A Certain Talent

Dorothy J. Heydt

"Why did you leave New York? The alligators were relatively harmless, weren't they?"

"So long as you stayed away from the sewers. It wasn't them; it was the things that came out of Central Park. There were too many people there to get hurt; that's why I went to the small towns."

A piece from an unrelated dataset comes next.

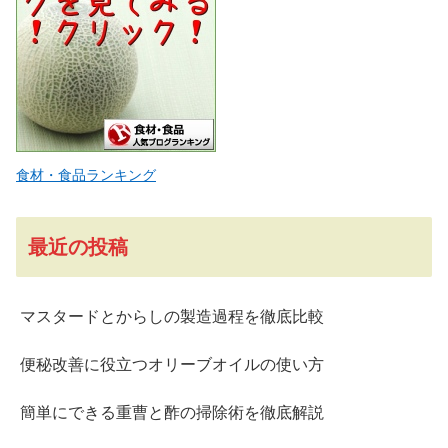
食材・食品ランキング
最近の投稿
マスタードとからしの製造過程を徹底比較
便秘改善に役立つオリーブオイルの使い方
簡単にできる重曹と酢の掃除術を徹底解説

"Where there weren't any creatures?"

"I wish it were that easy." Miss Tolliver reached out and put her hands on either side of the teapot, as if she were cold. "There are creatures everywhere. Every place has its own. Most of them sleep most of the time. But where I go, they wake up. So you've heard of the Wendigo on the shore of Lake Winnipeg, and the alligators in the New York sewers, and the things that walk in Central Park-- though even the New Yorkers think they're only junkies in search of drug money, till it's too late. You've never heard of the little red man of Crowheart, Wyoming, have you; or the eagle women of Fort Grant, Arizona, or the wicker walkers of Shallow Creek, Kansas. Because once I left, they went back to sleep again before they could get into the papers.

"That's why I came here, to Bigfoot country. If I went to, to Twodot, Montana, or Muleshoe, Texas, no telling what I'd waken there. Here, I know it's Bigfoot country, and the Bigfoot is supposed to be mild, and timid, and harmless. So I came here. It was a good idea, while it lasted."